Las paredes están recubiertas de paneles y no tienen ventanas. Están pintadas con eficaces (pero poco convincentes) imágenes de verdes tierras de pasto. El bar es un lugar tranquilo y pequeño, con techos altos y luz tenue, alfombras gruesas y porcelana fina. Me acompañan a mi mesa habitual, en la parte de atrás. Sobre ella, me espera un periódico doblado, cuyo contenido consiste de forma casi íntegra en acontecimientos relativos al puente, como la regularización de las leyes, el mantenimiento de la estructura, el tráfico, las promociones y las muertes de los miembros de su administración, las reuniones sociales, notablemente aburridas y promovidas por las mismas personas, y los arcanos y escasos eventos deportivos, que no gozan de excesiva popularidad.

Pido un plato de pescado ahumado, riñones de cordero, una tostada y un café. Antes de hojear el periódico, echo un vistazo a la pintura de la pared de enfrente. En ella se ve un prado en la ladera de una montaña, bordeado con árboles de hoja perenne y cubierto de flores de colores vivos. Al otro lado del valle, se ven tres colinas lejanas, iluminadas por los rayos del sol.

¿Acaso aquellas escenas existían en algún lugar, o únicamente en la cabeza del pintor?

Me traen el café. Nunca he visto un cafetal, ni tan siquiera un cafeto, en el puente. Y los riñones de cordero también procederán de algún sitio, pero... ¿de dónde? En el puente, se hace referencia al lado en contra de la corriente, al lado a favor de la corriente, a la Ciudad y del Reino... O sea que debe de haber tierra firme (¿qué sentido tendría si no un puente?), pero ¿a qué distancia?

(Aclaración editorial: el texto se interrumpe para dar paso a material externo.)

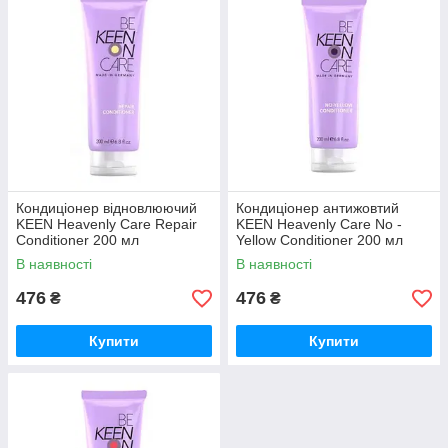
Кондиціонер відновлюючий
Кондиціонер антижовтий
KEEN Heavenly Care Repair
KEEN Heavenly Care No -
Conditioner 200 мл
Yellow Conditioner 200 мл
В наявності
В наявності
476
476
₴
₴
Купити
Купити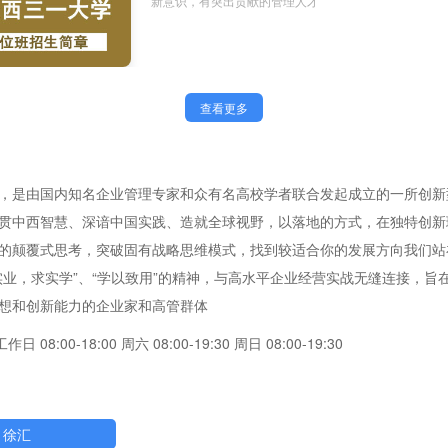
新意识，有突出贡献的管理人才
查看更多
，是由国内知名企业管理专家和众有名高校学者联合发起成立的一所创新
贯中西智慧、深谙中国实践、造就全球视野，以落地的方式，在独特创新
的颠覆式思考，突破固有战略思维模式，找到较适合你的发展方向我们站
实业，求实学”、“学以致用”的精神，与高水平企业经营实战无缝连接，旨
想和创新能力的企业家和高管群体
工作日 08:00-18:00 周六 08:00-19:30 周日 08:00-19:30
徐汇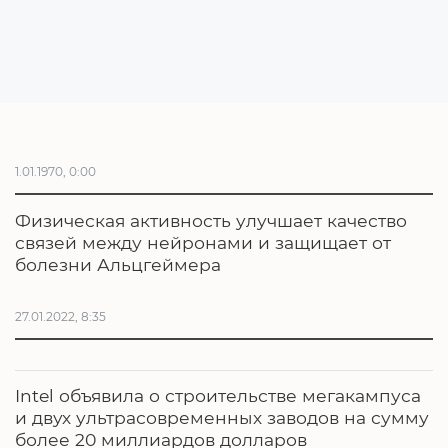
1.01.1970, 0:00
Физическая активность улучшает качество
связей между нейронами и защищает от
болезни Альцгеймера
27.01.2022, 8:35
Intel объявила о строительстве мегакампуса
и двух ультрасовременных заводов на сумму
более 20 миллиардов долларов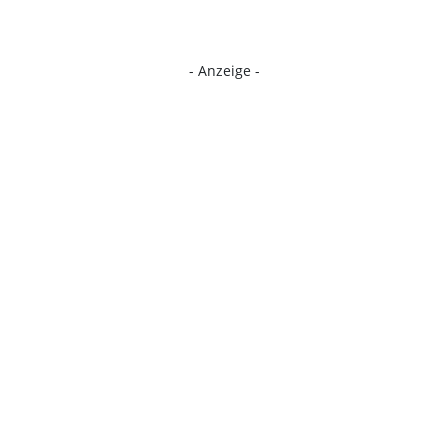
- Anzeige -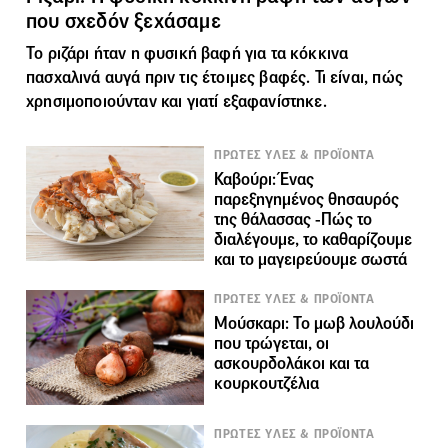
που σχεδόν ξεχάσαμε
Το ριζάρι ήταν η φυσική βαφή για τα κόκκινα
πασχαλινά αυγά πριν τις έτοιμες βαφές. Τι είναι, πώς
χρησιμοποιούνταν και γιατί εξαφανίστηκε.
ΠΡΩΤΕΣ ΥΛΕΣ & ΠΡΟΪΟΝΤΑ
Καβούρι: Ένας
παρεξηγημένος θησαυρός
της θάλασσας -Πώς το
διαλέγουμε, το καθαρίζουμε
και το μαγειρεύουμε σωστά
ΠΡΩΤΕΣ ΥΛΕΣ & ΠΡΟΪΟΝΤΑ
Μούσκαρι: Το μωβ λουλούδι
που τρώγεται, οι
ασκουρδολάκοι και τα
κουρκουτζέλια
ΠΡΩΤΕΣ ΥΛΕΣ & ΠΡΟΪΟΝΤΑ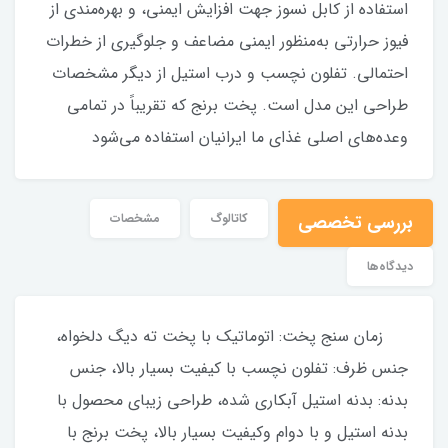
استفاده از کابل نسوز جهت افزایش ایمنی، و بهره‌مندی از
فیوز حرارتی به‌منظور ایمنی مضاعف و جلوگیری از خطرات
احتمالی. تفلون نچسب و درب استیل از دیگر مشخصات
طراحی این مدل است. پخت برنج که تقریباً در تمامی
وعده‌های اصلی غذای ما ایرانیان استفاده می‌شود
بررسی تخصصی
کاتالوگ
مشخصات
دیدگاه‌ها
زمان سنج پخت: اتوماتيك با پخت ته ديگ دلخواه،
جنس ظرف: تفلون نچسب با كيفيت بسيار بالا، جنس
بدنه: بدنه استيل آبكاري شده، طراحی زیبای محصول با
بدنه استيل و با دوام وکیفیت بسیار بالا، پخت برنج با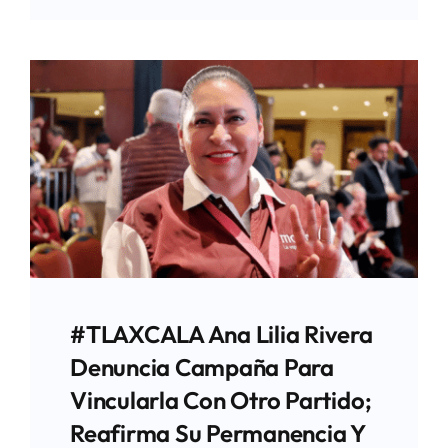
#TLAXCALA Ana Lilia Rivera
Denuncia Campaña Para
Vincularla Con Otro Partido;
Reafirma Su Permanencia Y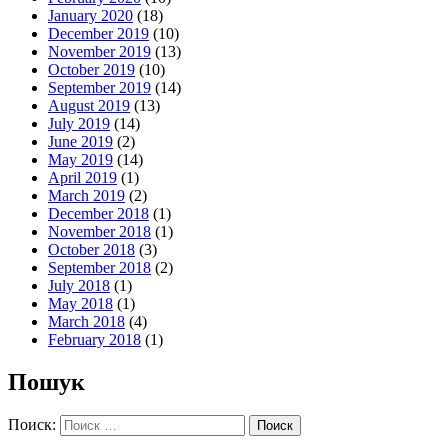
January 2020
(18)
December 2019
(10)
November 2019
(13)
October 2019
(10)
September 2019
(14)
August 2019
(13)
July 2019
(14)
June 2019
(2)
May 2019
(14)
April 2019
(1)
March 2019
(2)
December 2018
(1)
November 2018
(1)
October 2018
(3)
September 2018
(2)
July 2018
(1)
May 2018
(1)
March 2018
(4)
February 2018
(1)
Пошук
Поиск: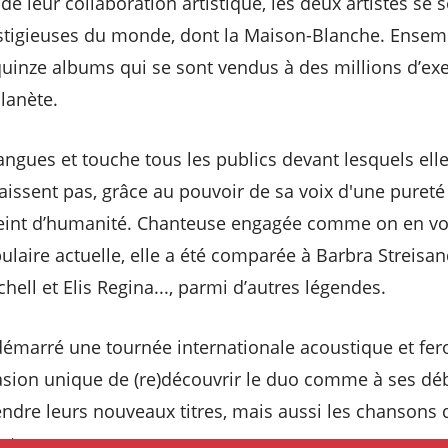
e leur collaboration artistique, les deux artistes se s
stigieuses du monde, dont la Maison-Blanche. Ensembl
quinze albums qui se sont vendus à des millions d’ex
lanète.
angues et touche tous les publics devant lesquels el
aissent pas, grâce au pouvoir de sa voix d'une pureté
nt d’humanité. Chanteuse engagée comme on en voit
laire actuelle, elle a été comparée à Barbra Streisan
hell et Elis Regina..., parmi d’autres légendes.
démarré une tournée internationale acoustique et fero
sion unique de (re)découvrir le duo comme à ses débu
endre leurs nouveaux titres, mais aussi les chansons 
ongtemps…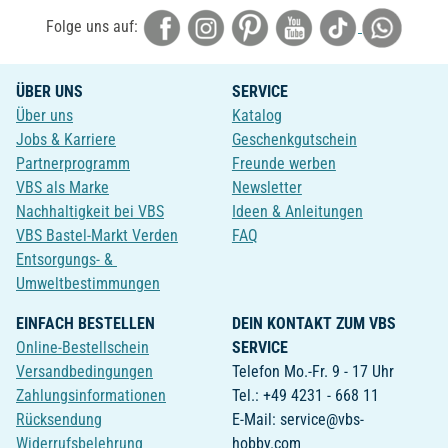
Folge uns auf:
ÜBER UNS
SERVICE
Über uns
Katalog
Jobs & Karriere
Geschenkgutschein
Partnerprogramm
Freunde werben
VBS als Marke
Newsletter
Nachhaltigkeit bei VBS
Ideen & Anleitungen
VBS Bastel-Markt Verden
FAQ
Entsorgungs- &
Umweltbestimmungen
EINFACH BESTELLEN
DEIN KONTAKT ZUM VBS
Online-Bestellschein
SERVICE
Versandbedingungen
Telefon Mo.-Fr. 9 - 17 Uhr
Zahlungsinformationen
Tel.: +49 4231 - 668 11
Rücksendung
E-Mail: service@vbs-
Widerrufsbelehrung
hobby.com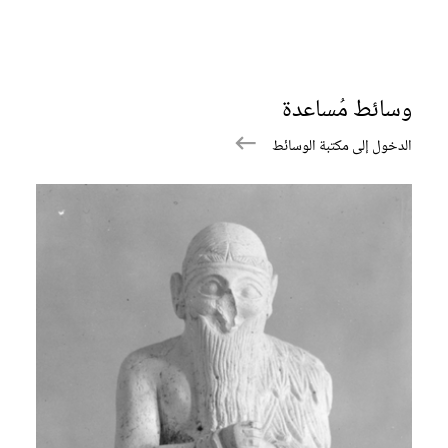
وسائط مُساعدة
الدخول إلى مكتبة الوسائط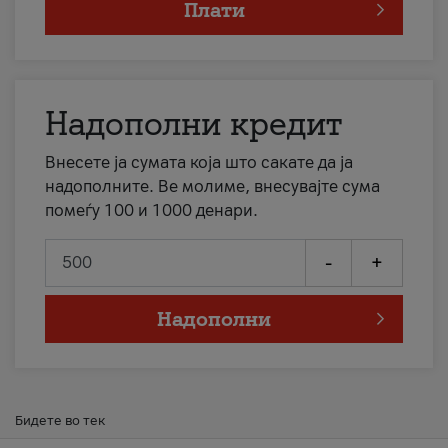
Плати
Надополни кредит
Внесете ја сумата која што сакате да ја
надополните. Ве молиме, внесувајте сума
помеѓу 100 и 1000 денари.
-
+
Надополни
Бидете во тек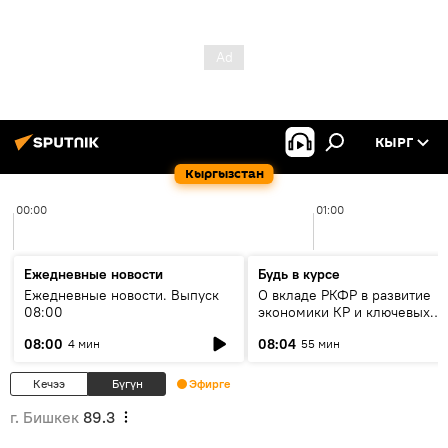
КЫРГ
Кыргызстан
00:00
01:00
Ежедневные новости
Будь в курсе
Ежедневные новости. Выпуск
О вкладе РКФР в развитие
08:00
экономики КР и ключевых
секторах до 2030 года
08:00
08:04
4 мин
55 мин
Кечээ
Бүгүн
Эфирге
г. Бишкек
89.3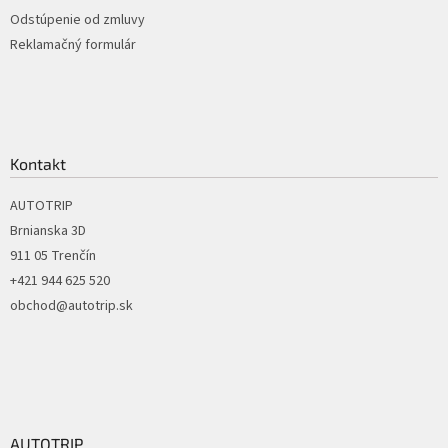
Odstúpenie od zmluvy
Reklamačný formulár
Kontakt
AUTOTRIP
Brnianska 3D
911 05 Trenčín
+421 944 625 520
obchod@autotrip.sk
AUTOTRIP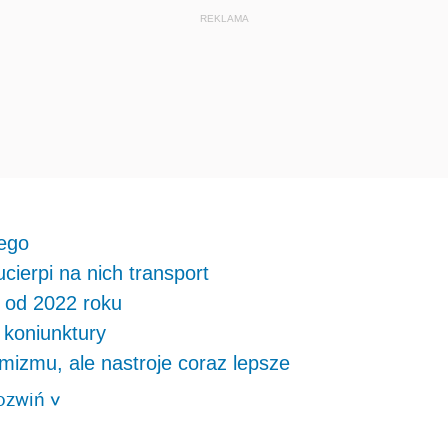
wego
cierpi na nich transport
ę od 2022 roku
 koniunktury
ymizmu, ale nastroje coraz lepsze
ozwiń
>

Yo investigué todo lo que me fue posible, teniendo en cuenta las limitaciones de idioma y acceso que la administración del puente impone al investigador aficionado, pero, en todos los meses de trabajo, ni me aproximé a descubrir la ubicación de la Ciudad o del Reino. Sigue siendo un completo enigma.

Mi búsqueda de información, abandonada hace algún tiempo, se está hundiendo indudablemente en las capas del miasma que rezuma la estructura organizativa de las autoridades del puente. Me da la impresión de que todas mis preguntas iniciales sobre el tamaño del puente, sobre los lugares que une y otros aspectos similares habrán pasado de un departamento a otro, se habrán replanteado, precisado, borrado, parafraseado, traspapelado y retransmitido con tanta frecuencia y entre tantos despachos y oficinas, que para cuando alguien haya podido (o querido) responderlas, ya habrán perdido todo el sentido o el significado... y si, por obra de algún milagro, han sobrevivido a semejante proceso sin contaminarse lo bastante como para resultar incomprensibles, toda respuesta, por muy pragmática y concisa que sea, generará con toda certeza una mayor incomprensión en el momento en que llegue a mis manos.

El proceso de investigación me pareció tan frustrante que, por un momento, me planteé seriamente la posibilidad de esconderme en un tren e ir a buscar en persona el maldito Reino o la dichosa Ciudad. Mi brazalete, que me identifica a nivel oficial e informa a los conductores ferroviarios sobre el departamento de la clínica al que deben cargar el importe de mi billete, limita los recorridos que puedo efectuar a dos términos; una docena de secciones del puente, o lo que es lo mismo, unos veinte kilómetros en ambos sentidos. No es una distancia menospreciable, pero es una restricción al fin y al cabo.